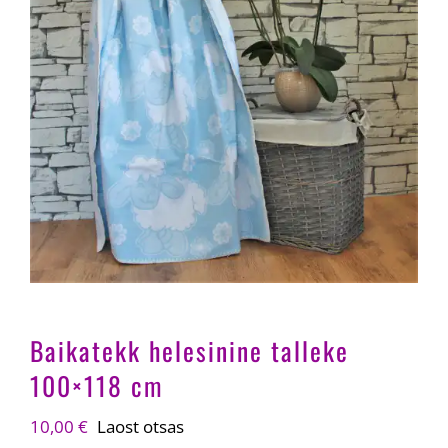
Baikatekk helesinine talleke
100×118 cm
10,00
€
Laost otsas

*-*-*

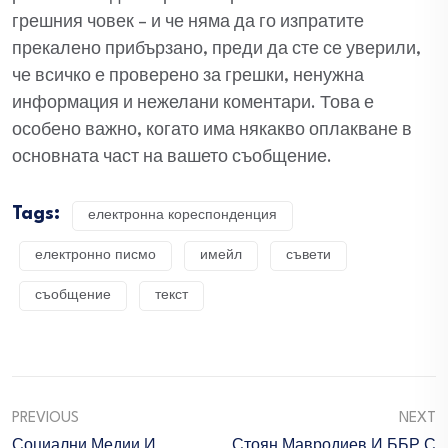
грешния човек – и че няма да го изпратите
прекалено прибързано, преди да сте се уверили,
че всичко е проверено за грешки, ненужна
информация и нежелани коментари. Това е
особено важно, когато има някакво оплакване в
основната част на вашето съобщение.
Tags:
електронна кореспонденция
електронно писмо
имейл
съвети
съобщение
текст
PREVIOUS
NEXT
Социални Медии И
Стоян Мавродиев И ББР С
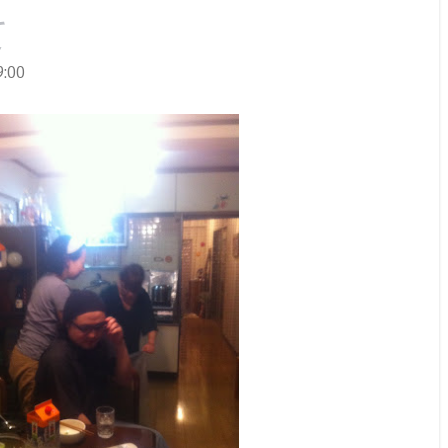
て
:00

*-*-*

■ **WHAT THE EXERCISE ASKS**
Rewrite the lines from the line with "Baikatekk helesinine talleke" up to and including the line with "Laost otsas", putting "12,50" in place of "10,00" and changing nothing else.

■ **ANSWER TO THIS EXERCISE**
Baikatekk helesinine talleke
100×118 cm
12,50
€
Laost otsas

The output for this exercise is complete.